Treasury officials appeared before the standing committee on public accounts (Scopa), where they painted a worrying picture about the bailouts granted so that SOEs could implement turnaround plans, to repay debt and government guarantees, improve liquidity and for capital expenditure.
“Government has granted R331.2bn in recapitalisations over the period 2013/14 to 2022/23, of which Eskom accounts for 55% of the total recapitalisations,” a report to MPs said.
The report pegged the total recapitalisation amount for SAA – from 2007 until the airline was placed into business rescue in December 2019 – at R22.8bn.
“An additional R16.4bn was allocated (to SAA) over the 2020 Medium Term Expenditure Framework (MTEF) period for the repayment of government guaranteed debt.
“An additional R10.5bn was also made available to SAA in 2020/21 for the implementation of the business rescue plan following the 2020 Medium Term Budget Policy Statement,” the report said.
Finance Minister Enoch Godongwana also said there was an extra allocation of R1bn for the company in his Budget speech last month, which is to be used for the settlement of outstanding business rescue process obligations.

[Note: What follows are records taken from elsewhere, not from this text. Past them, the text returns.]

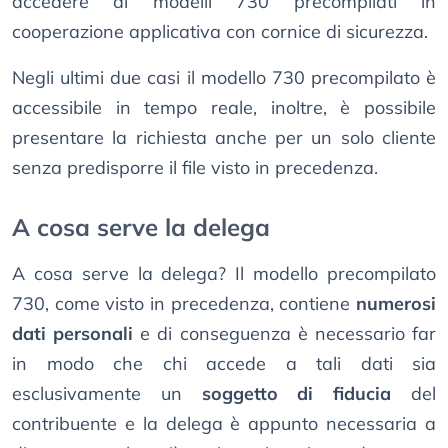
accedere ai modelli 730 precompilati in
cooperazione applicativa con cornice di sicurezza.
Negli ultimi due casi il modello 730 precompilato è
accessibile in tempo reale, inoltre, è possibile
presentare la richiesta anche per un solo cliente
senza predisporre il file visto in precedenza.
A cosa serve la delega
A cosa serve la delega? Il modello precompilato
730, come visto in precedenza, contiene
numerosi
dati personali
e di conseguenza è necessario far
in modo che chi accede a tali dati sia
esclusivamente un
soggetto di fiducia
del
contribuente e la delega è appunto necessaria a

Treasury asset and liability division head Duncan Pieterse told MPs it was clear several SOEs faced “persisting” challenges.
“The various bailouts we’ve had… have become a financial burden and these debt levels and associated bailouts have crowded out important social and other expenditure,” Pieterse said.
Treasury senior financial analyst Mkhulu Maseko said the guarantees portfolio had grown “significantly” to an expected R478.5bn by the end of this month.
A government guarantee is a contractual obligation to cover the SOEs in meeting their financial obligations on loans.
DA MP Benedicta van Minnen said she was concerned by the bailouts to SOEs that “quite frankly, are failing because (the SOEs) are not providing people with services”.
EFF MP Veronica Mente asked whether Treasury was hands on at the beleaguered SA Post Office to avoid a situation where Sapo would return to the Treasury, cap in hand, to request yet another bailout.
Pieterse said Treasury had moved to a situation where, through the implementation of pre-disbursement conditions and other mechanisms, they were granting bailouts to SOEs that were dealing with their structural issues.
“There has been quite a shift (in recent bailouts) and those have come with strict pre-conditions, which those entities have to meet before the funds can flow,” Pieterse said.